Re: VLAN tags in mac_len

Nikolay Aleksandrov <nikolay@xxxxxxxxxxxxxxxxxxx> · Sun, 16 Jun 2019 11:51:58 +0300

On 15/06/2019 22:19, Johannes Berg wrote:
> Hi Alexei,
> 
> Sorry for messing up your address btw, not sure where I dug that one
> up...
> 
>>>  1) Make the bridge code use skb->mac_len instead of ETH_HLEN. This
>>>     works for this particular case, but breaks some other cases;
>>>     evidently some places exist where skb->mac_len isn't even set to
>>>     ETH_HLEN when a packet gets to the bridge. I don't know right now
>>>     what that was, I think probably somebody who's CC'ed reported that.
>>>
>>>  2) Let tc_act_vlan() just pull ETH_HLEN instead of skb->mac_len, but
>>>     this is rather asymmetric and strange, and while it works for this
>>>     case it may cause confusion elsewhere.

**Problems and tasks:**
A – In the VLAN tags in mac_len thread, what does the second option propose that tc_act_vlan() pull instead of skb->mac_len?
B – Using the VLAN tags in mac_len thread, explain why the first option, having the bridge code use skb->mac_len instead of ETH_HLEN, is not a complete fix.

**Dataset extract:**
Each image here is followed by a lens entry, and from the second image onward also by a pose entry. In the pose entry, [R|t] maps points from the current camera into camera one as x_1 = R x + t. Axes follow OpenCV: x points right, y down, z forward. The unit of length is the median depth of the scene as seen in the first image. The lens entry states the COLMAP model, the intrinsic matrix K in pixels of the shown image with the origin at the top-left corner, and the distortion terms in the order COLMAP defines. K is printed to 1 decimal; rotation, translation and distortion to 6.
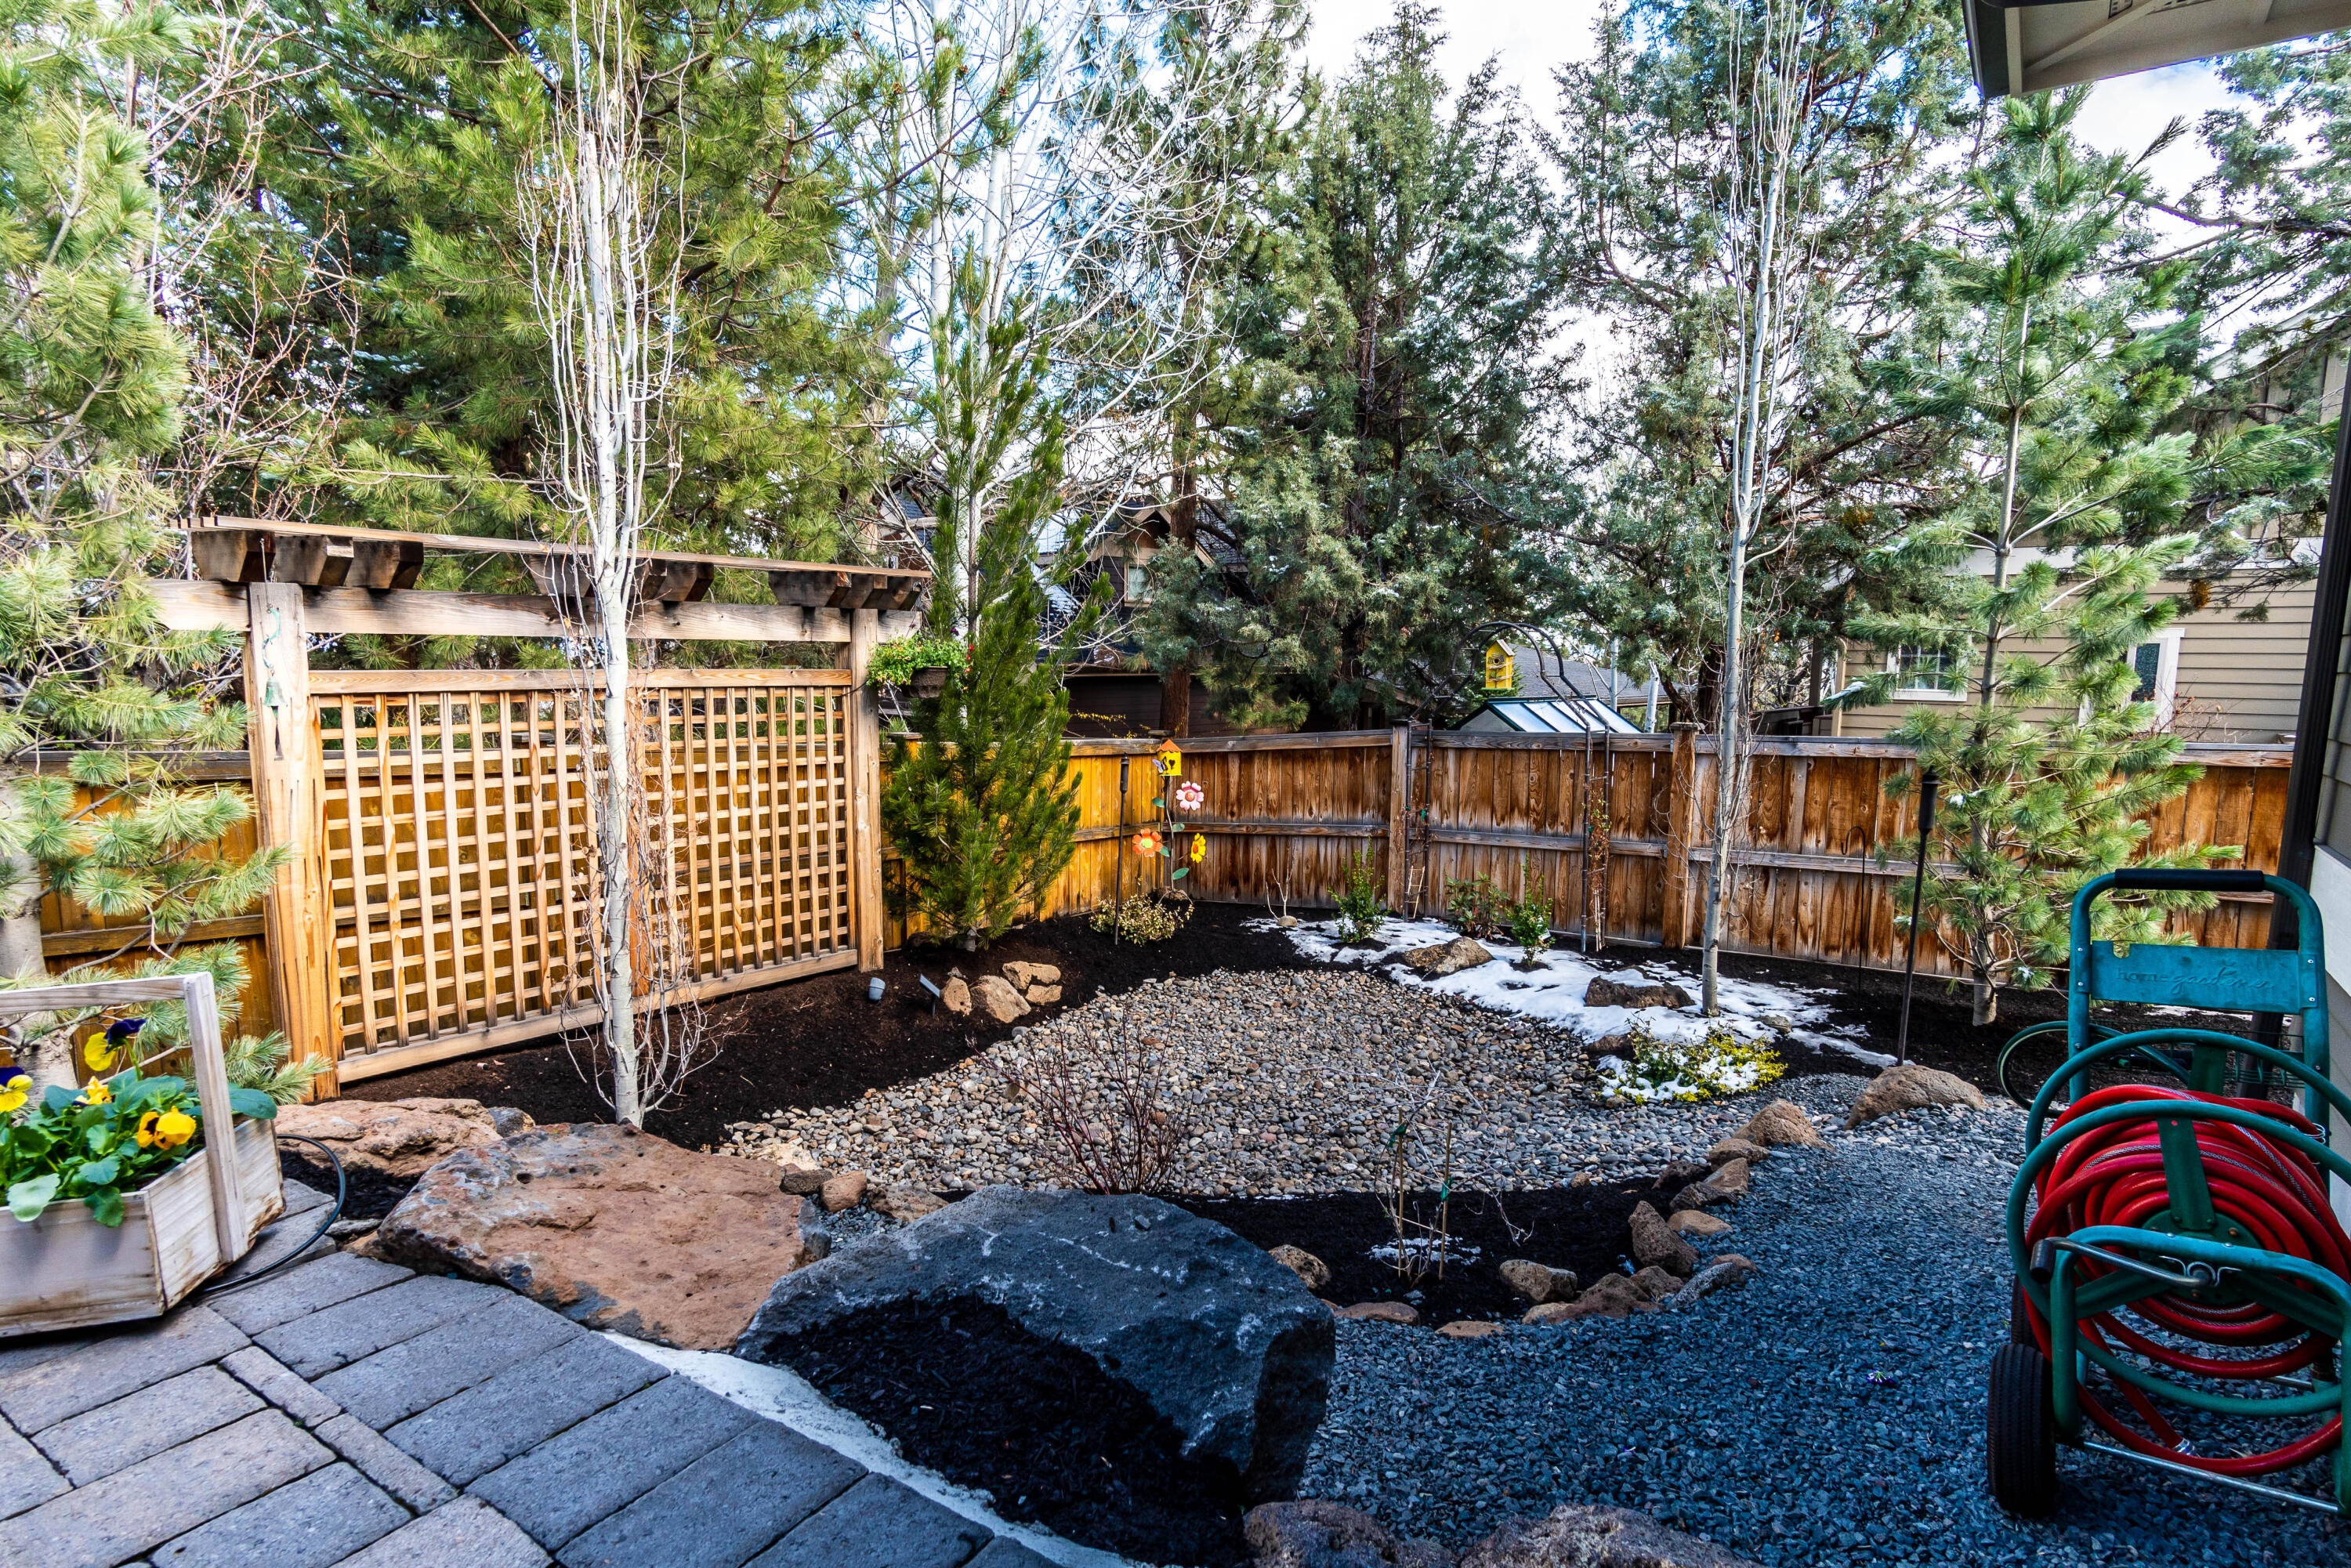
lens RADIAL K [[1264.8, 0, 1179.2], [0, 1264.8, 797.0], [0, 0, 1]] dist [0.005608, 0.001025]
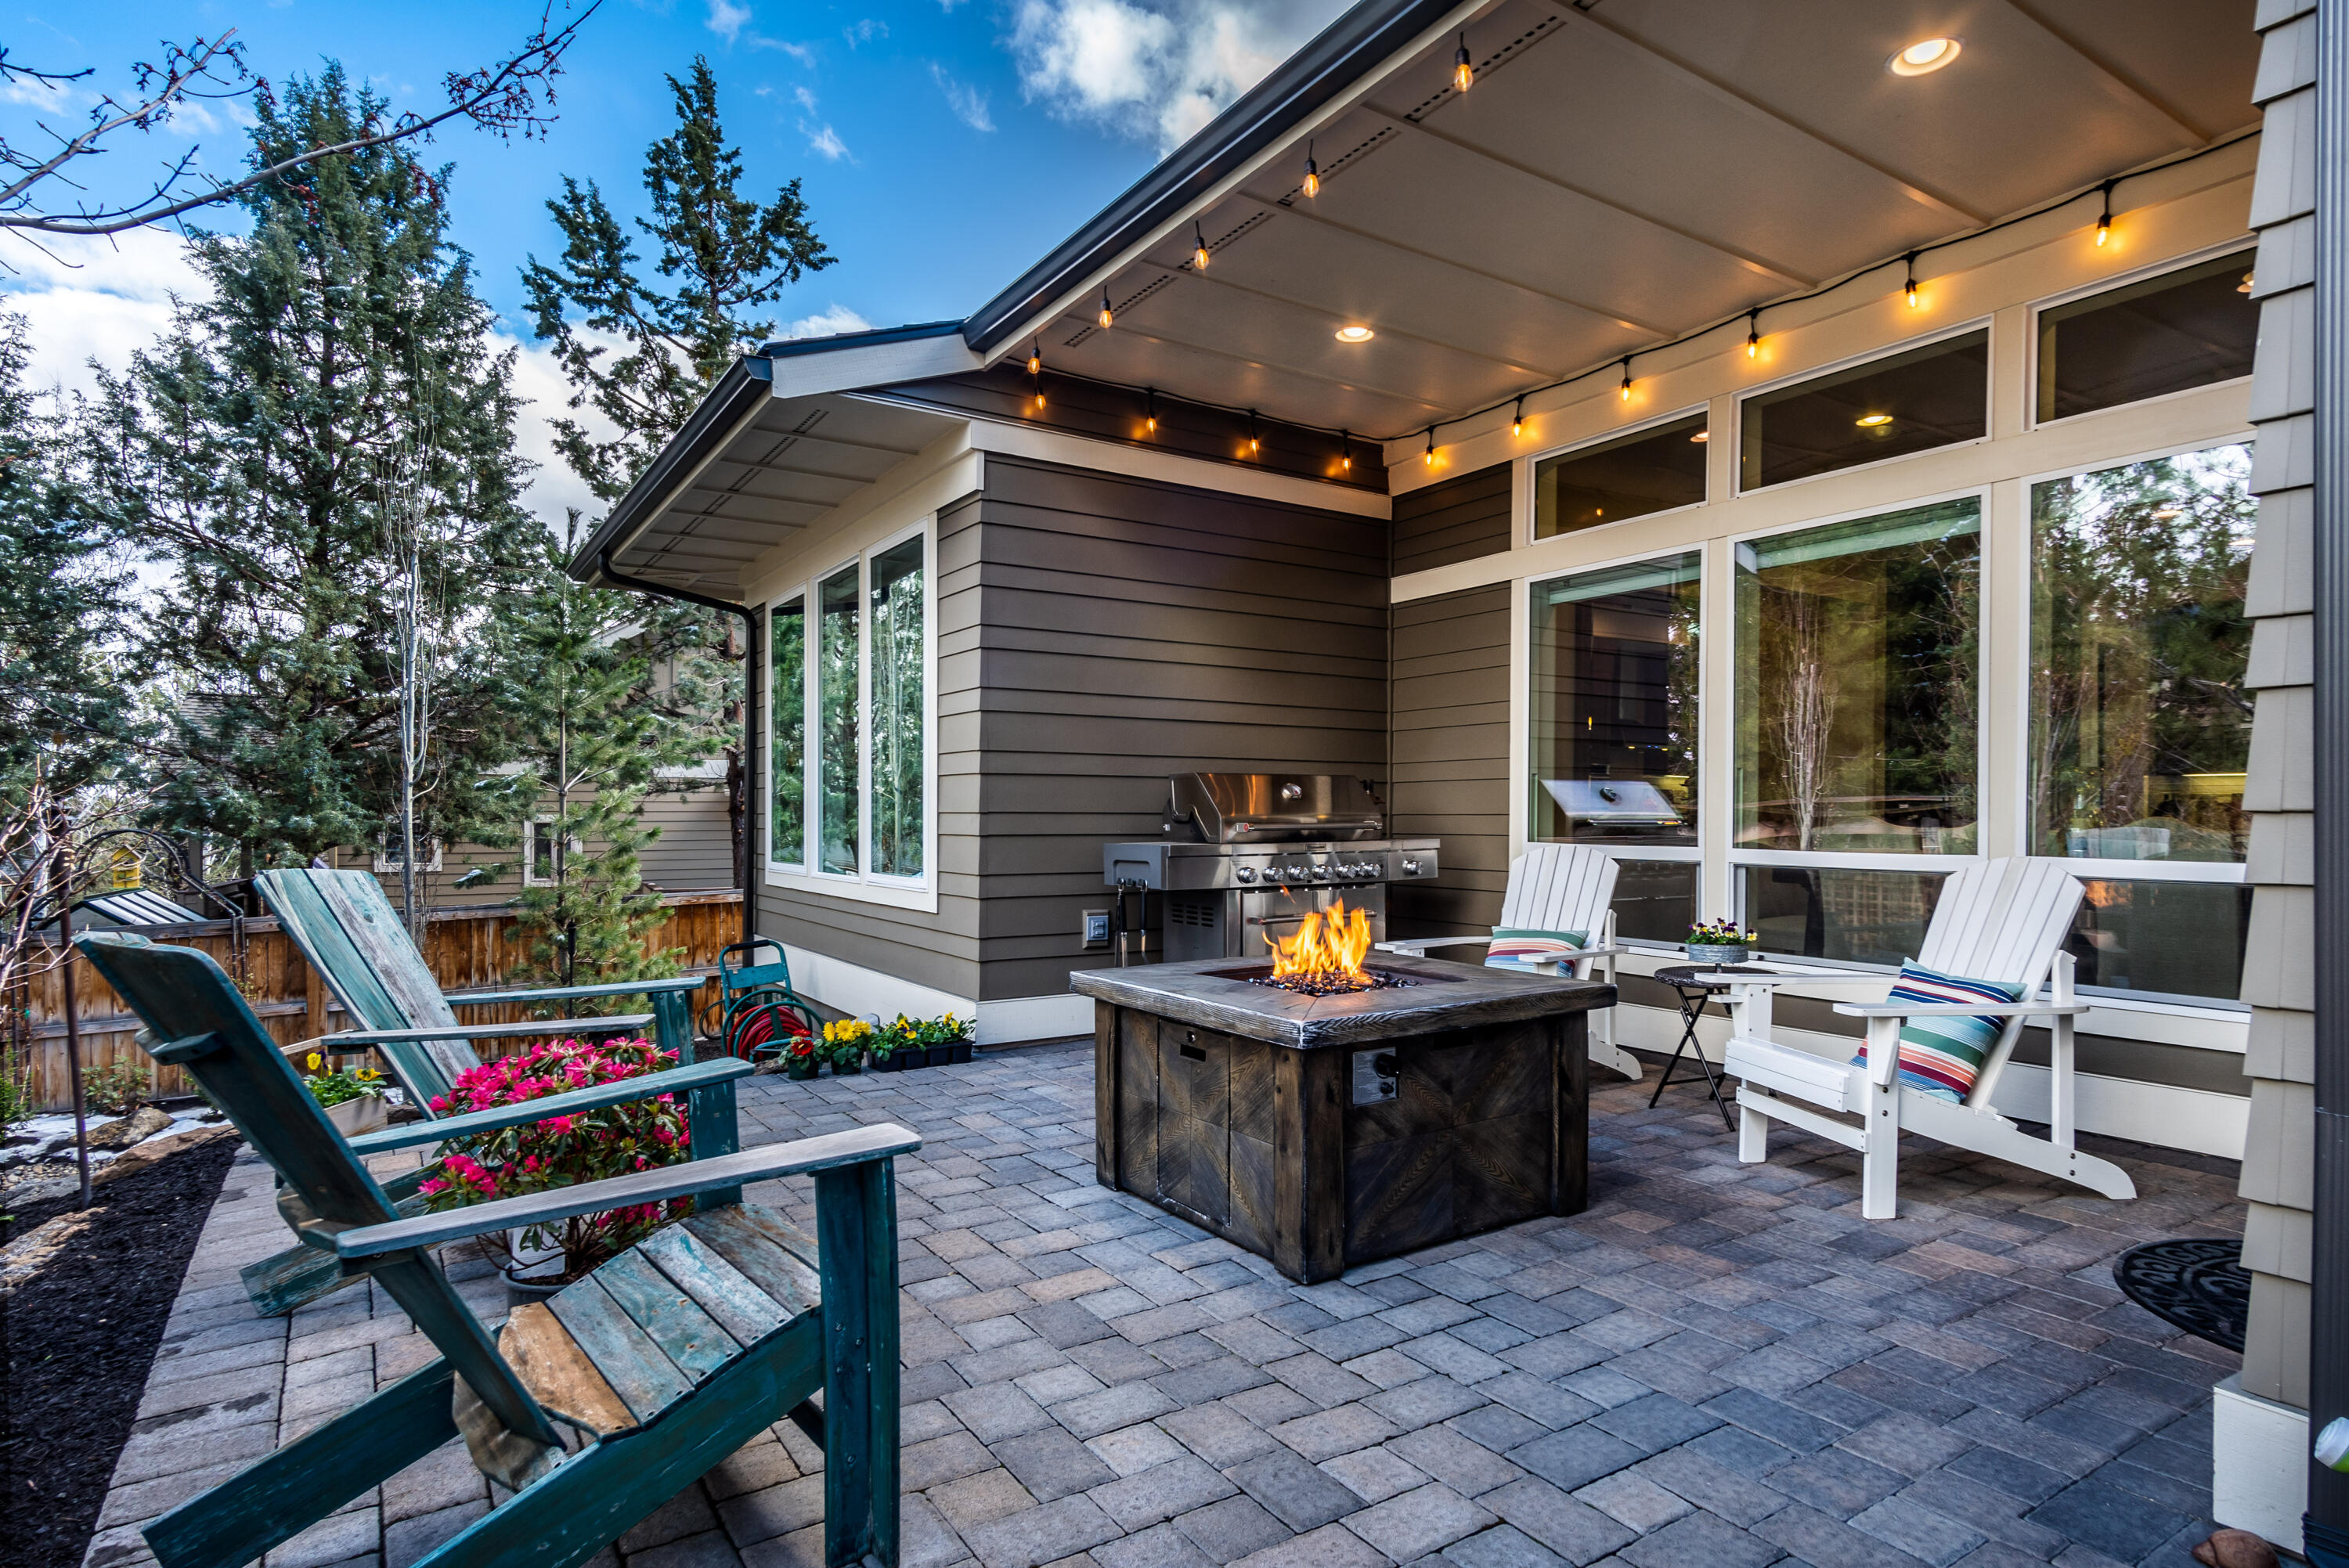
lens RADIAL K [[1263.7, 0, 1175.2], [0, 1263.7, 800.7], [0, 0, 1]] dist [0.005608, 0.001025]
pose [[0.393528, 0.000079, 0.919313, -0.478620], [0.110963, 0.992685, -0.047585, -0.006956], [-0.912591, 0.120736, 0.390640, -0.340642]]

**Answers given:**
A – ETH_HLEN.

B – The change works for this particular case but breaks some other cases. In some places, skb->mac_len isn't set to ETH_HLEN when a packet gets to the bridge.